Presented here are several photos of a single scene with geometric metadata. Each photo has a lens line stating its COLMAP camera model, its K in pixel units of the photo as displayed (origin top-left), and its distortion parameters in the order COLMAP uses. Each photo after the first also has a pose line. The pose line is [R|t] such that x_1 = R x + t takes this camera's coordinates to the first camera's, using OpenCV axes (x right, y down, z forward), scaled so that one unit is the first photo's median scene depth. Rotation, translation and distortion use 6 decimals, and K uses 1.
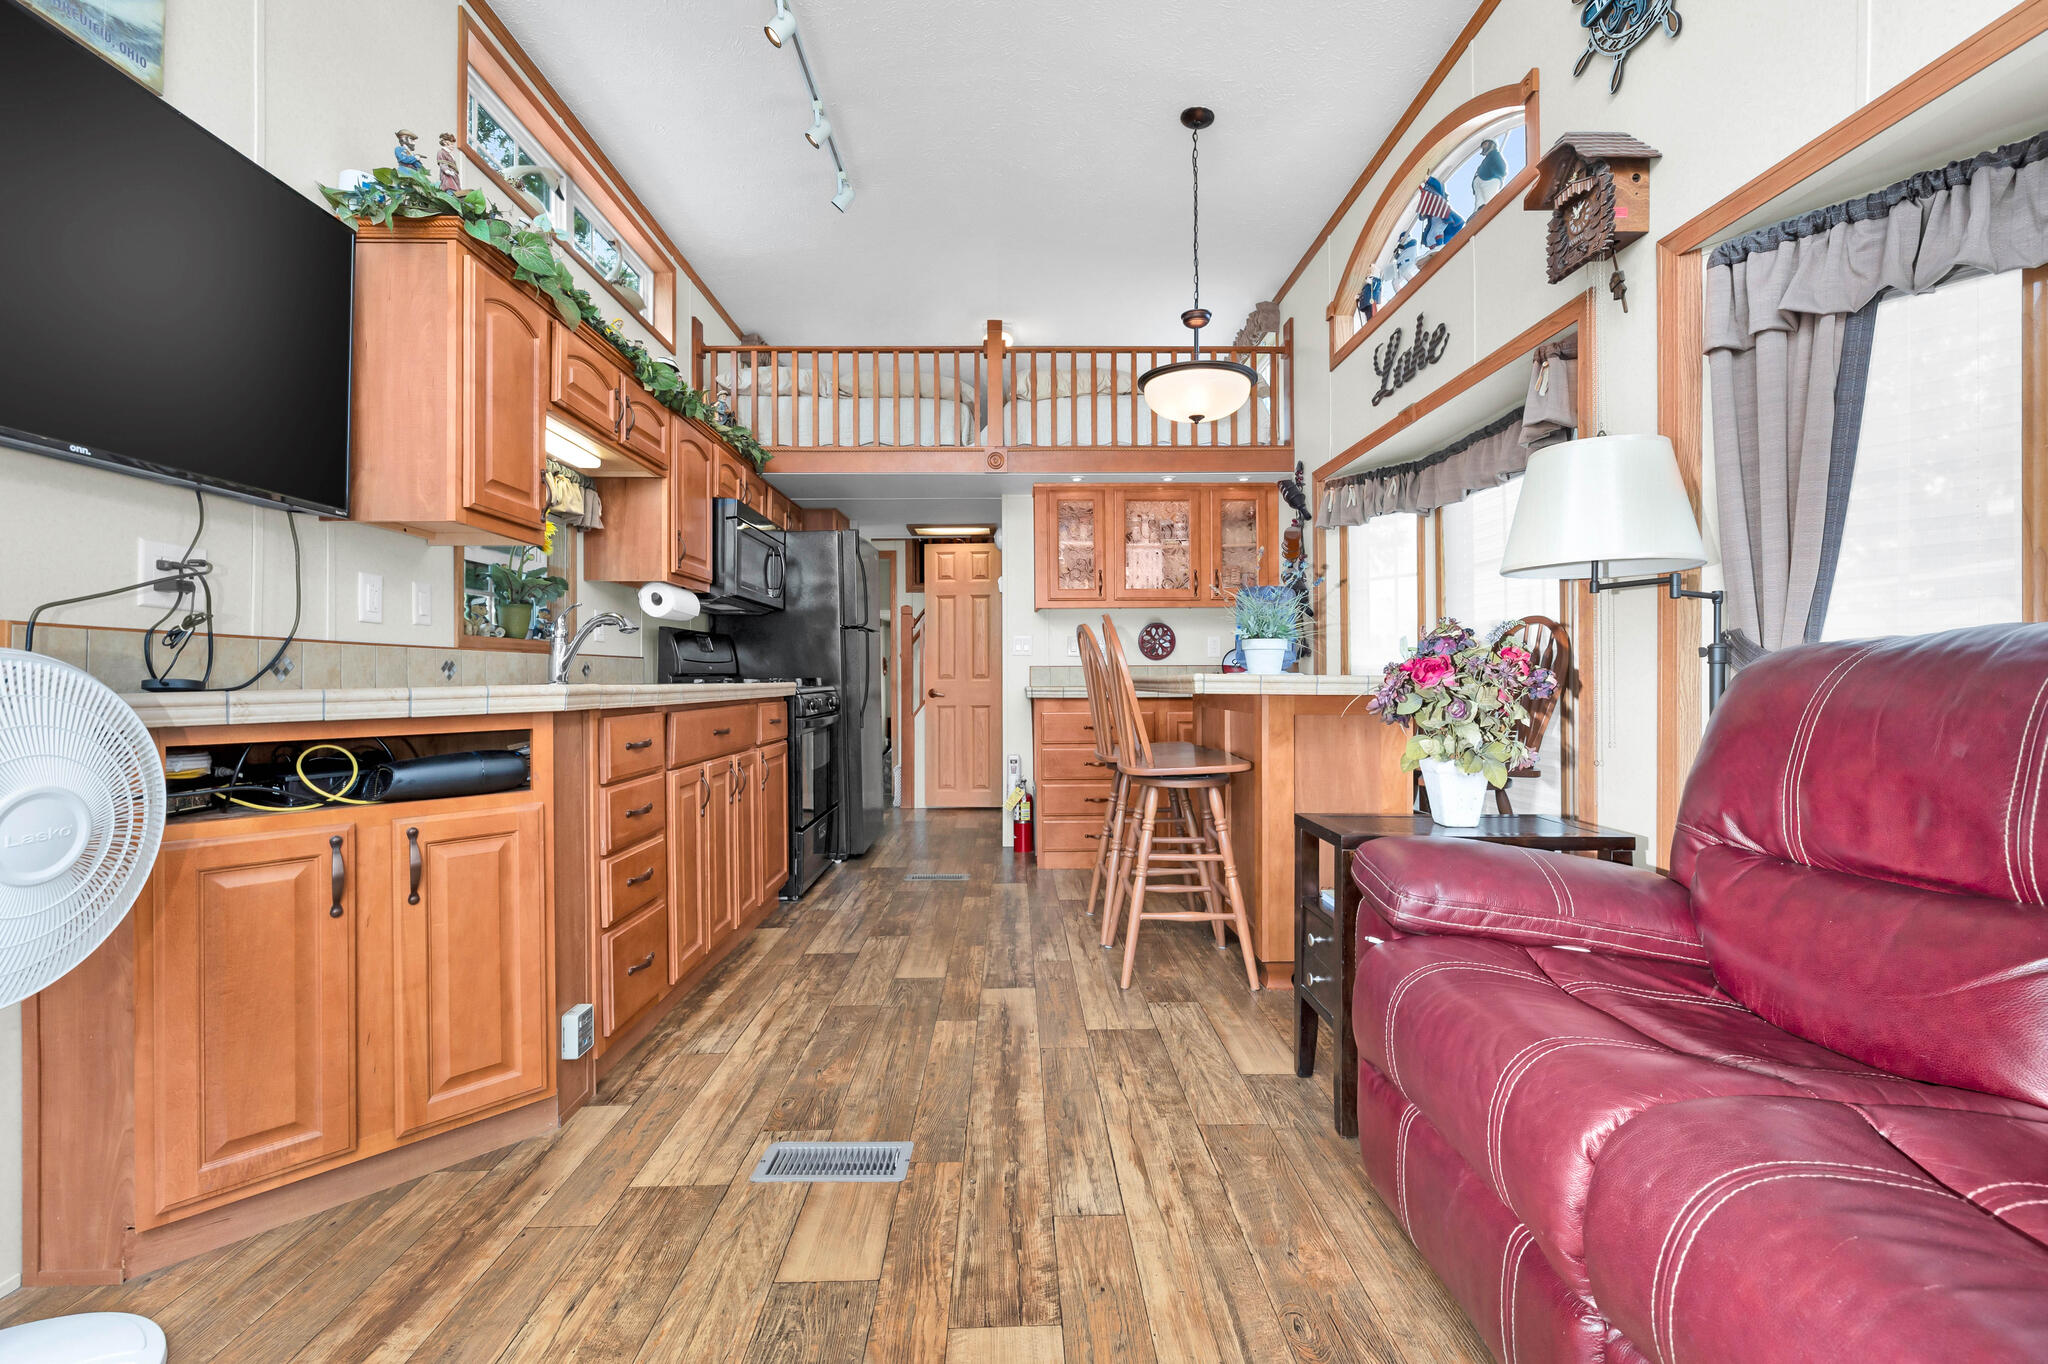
lens RADIAL K [[871.1, 0, 1034.8], [0, 871.1, 672.1], [0, 0, 1]] dist [-0.000774, 0.004584]
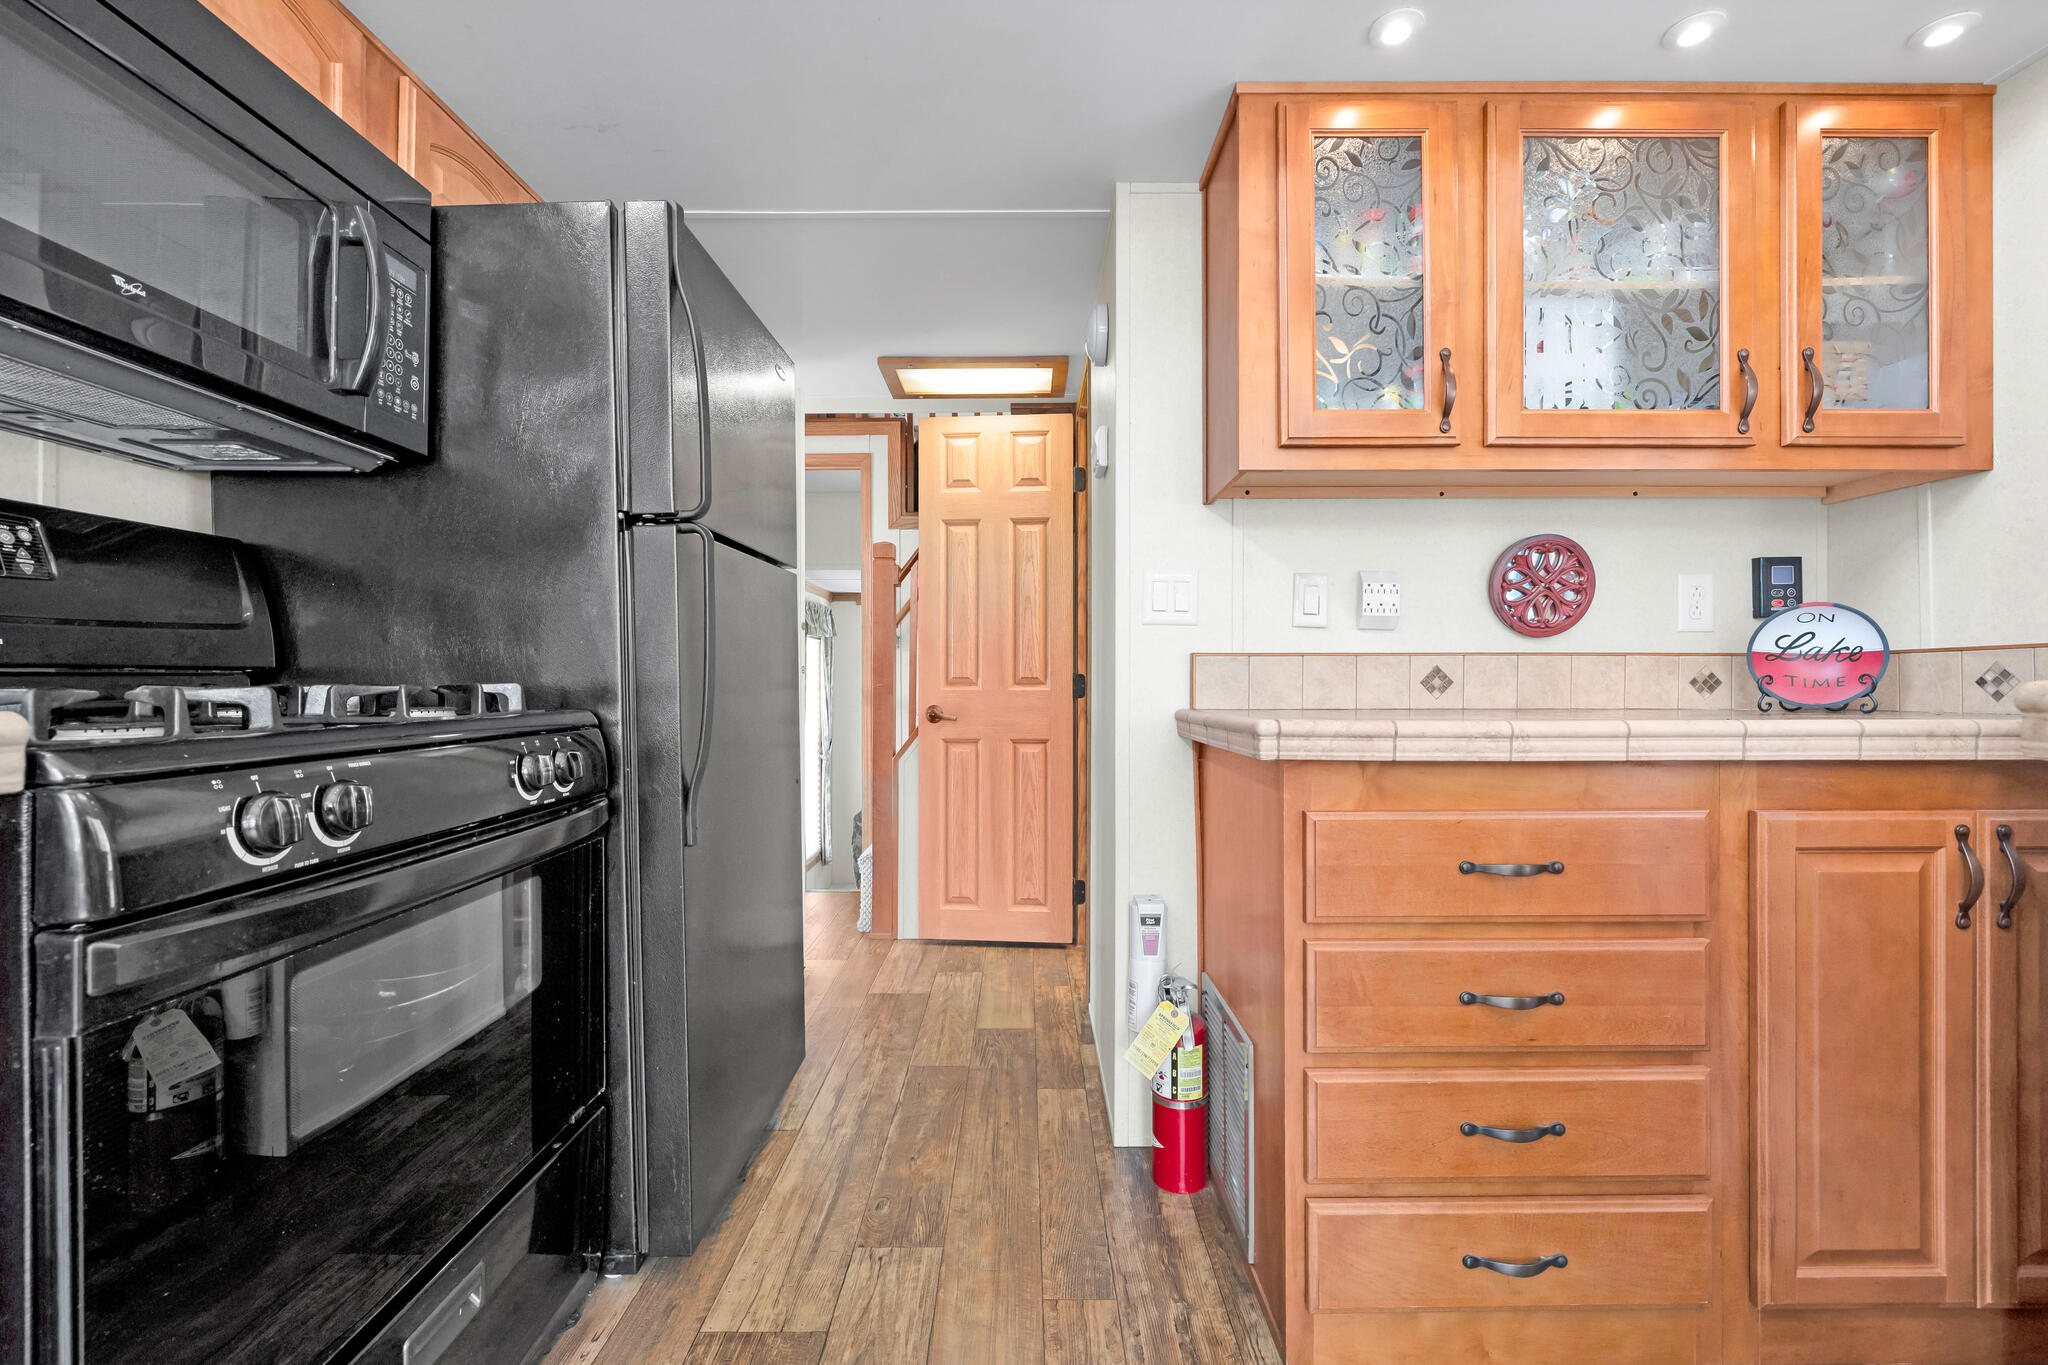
lens RADIAL K [[866.7, 0, 1027.2], [0, 866.7, 668.2], [0, 0, 1]] dist [-0.011611, -0.000120]
pose [[0.999717, 0.002786, -0.023635, -0.087911], [-0.003035, 0.999940, -0.010491, 0.004387], [0.023604, 0.010560, 0.999666, 0.855027]]
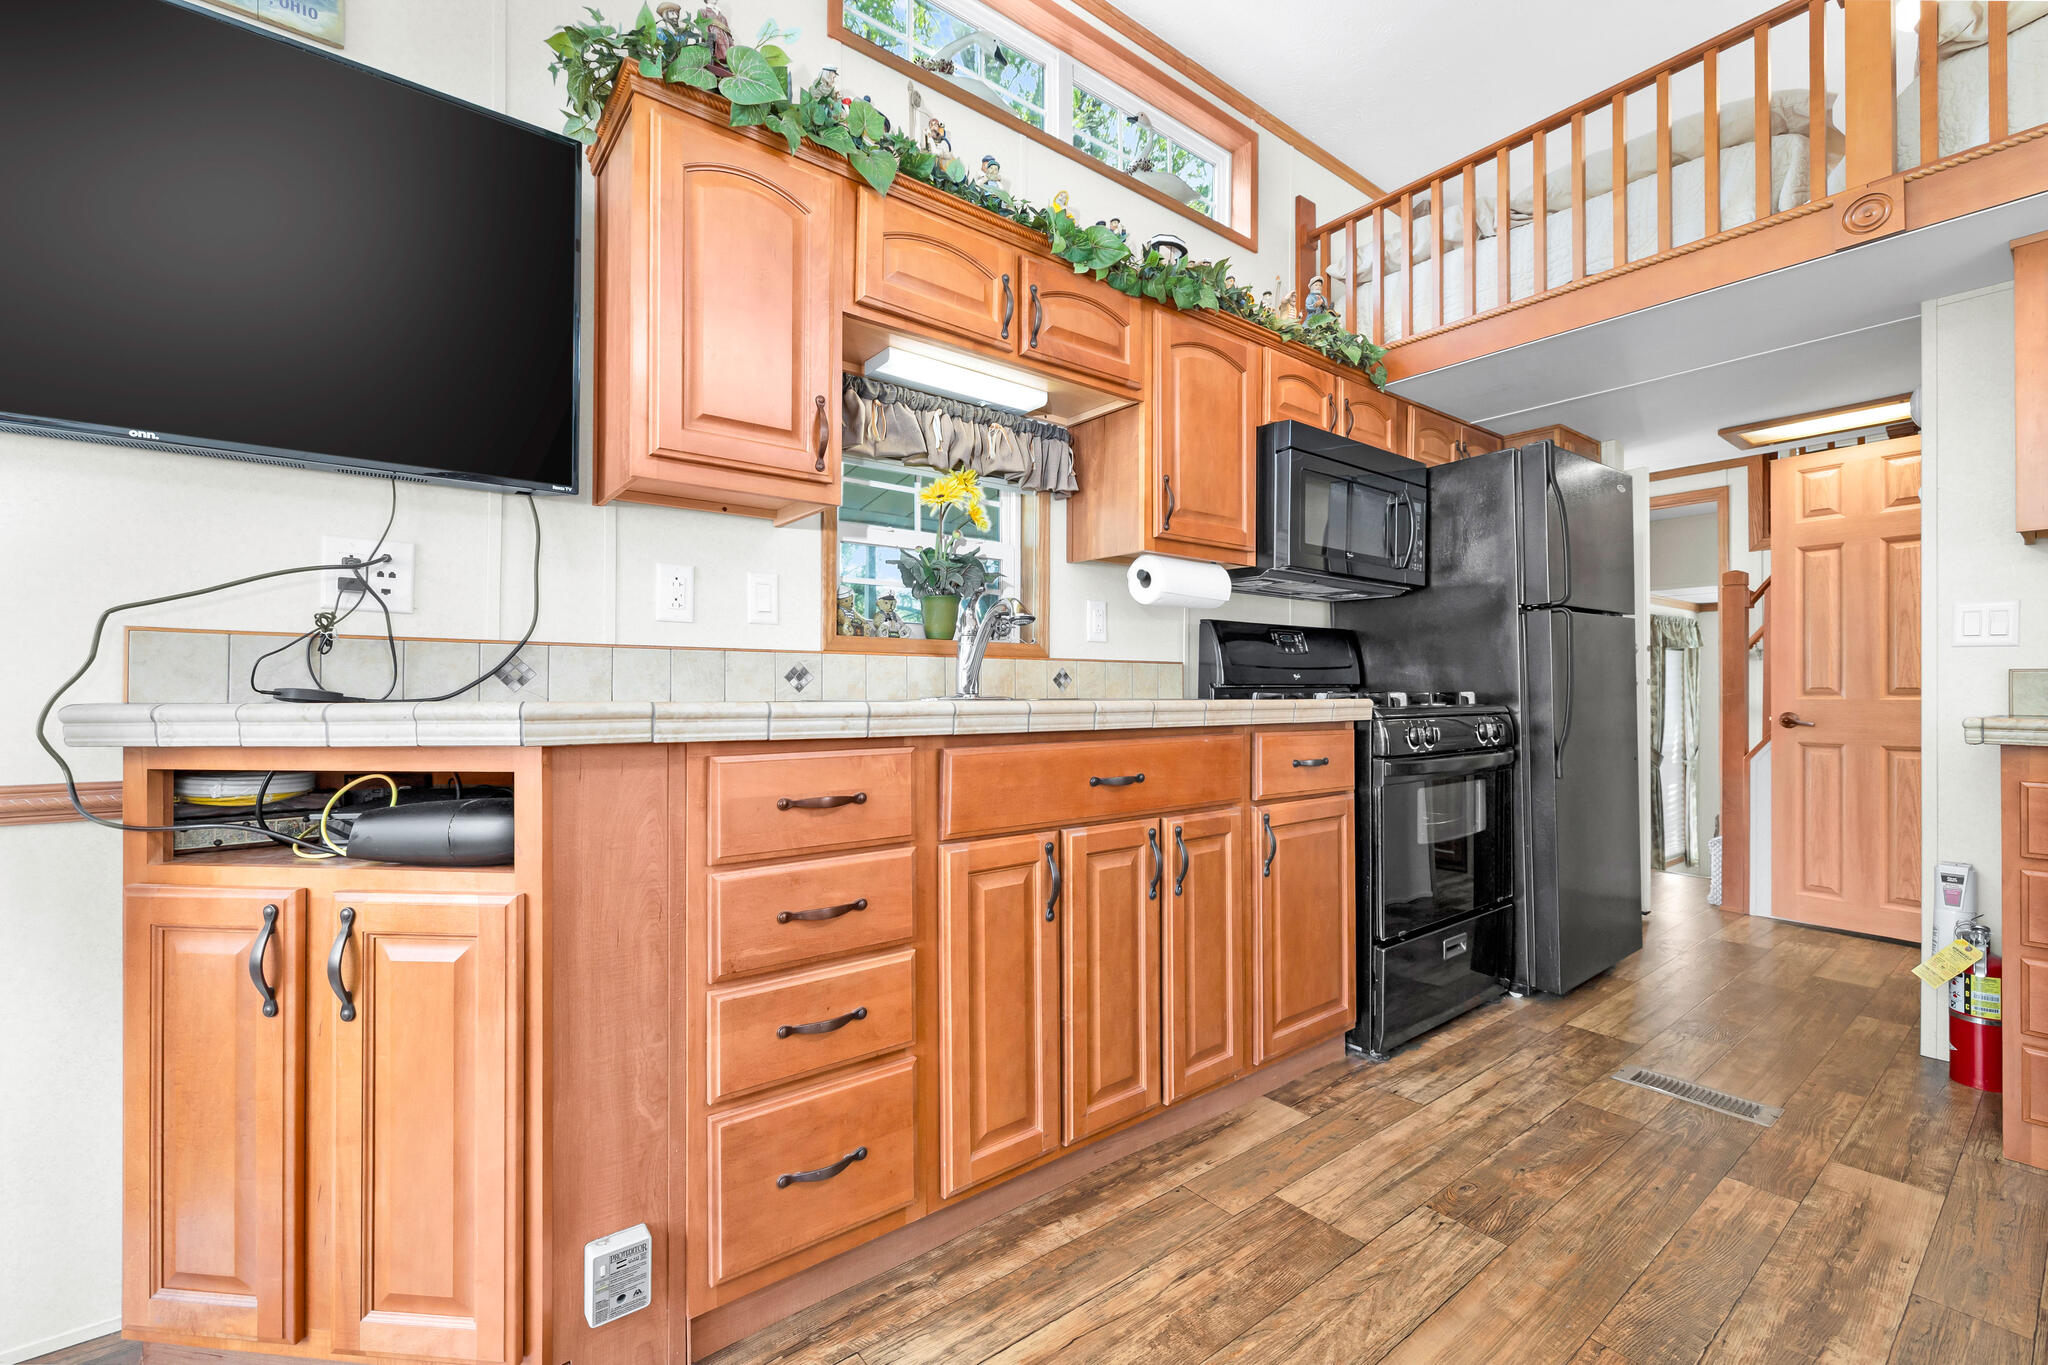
lens RADIAL K [[856.7, 0, 1031.3], [0, 856.7, 687.2], [0, 0, 1]] dist [-0.001412, 0.000007]
pose [[0.596086, 0.004624, -0.802907, 0.063017], [-0.001323, 0.999988, 0.004776, 0.000687], [0.802920, -0.001785, 0.596085, 0.459259]]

REQUIRED ACTION
Render all entries verbatim, excluding any pictures they hold.

THE COMPLETED TASK
Presented here are several photos of a single scene with geometric metadata. Each photo has a lens line stating its COLMAP camera model, its K in pixel units of the photo as displayed (origin top-left), and its distortion parameters in the order COLMAP uses. Each photo after the first also has a pose line. The pose line is [R|t] such that x_1 = R x + t takes this camera's coordinates to the first camera's, using OpenCV axes (x right, y down, z forward), scaled so that one unit is the first photo's median scene depth. Rotation, translation and distortion use 6 decimals, and K uses 1.
lens RADIAL K [[871.1, 0, 1034.8], [0, 871.1, 672.1], [0, 0, 1]] dist [-0.000774, 0.004584]
lens RADIAL K [[866.7, 0, 1027.2], [0, 866.7, 668.2], [0, 0, 1]] dist [-0.011611, -0.000120]
pose [[0.999717, 0.002786, -0.023635, -0.087911], [-0.003035, 0.999940, -0.010491, 0.004387], [0.023604, 0.010560, 0.999666, 0.855027]]
lens RADIAL K [[856.7, 0, 1031.3], [0, 856.7, 687.2], [0, 0, 1]] dist [-0.001412, 0.000007]
pose [[0.596086, 0.004624, -0.802907, 0.063017], [-0.001323, 0.999988, 0.004776, 0.000687], [0.802920, -0.001785, 0.596085, 0.459259]]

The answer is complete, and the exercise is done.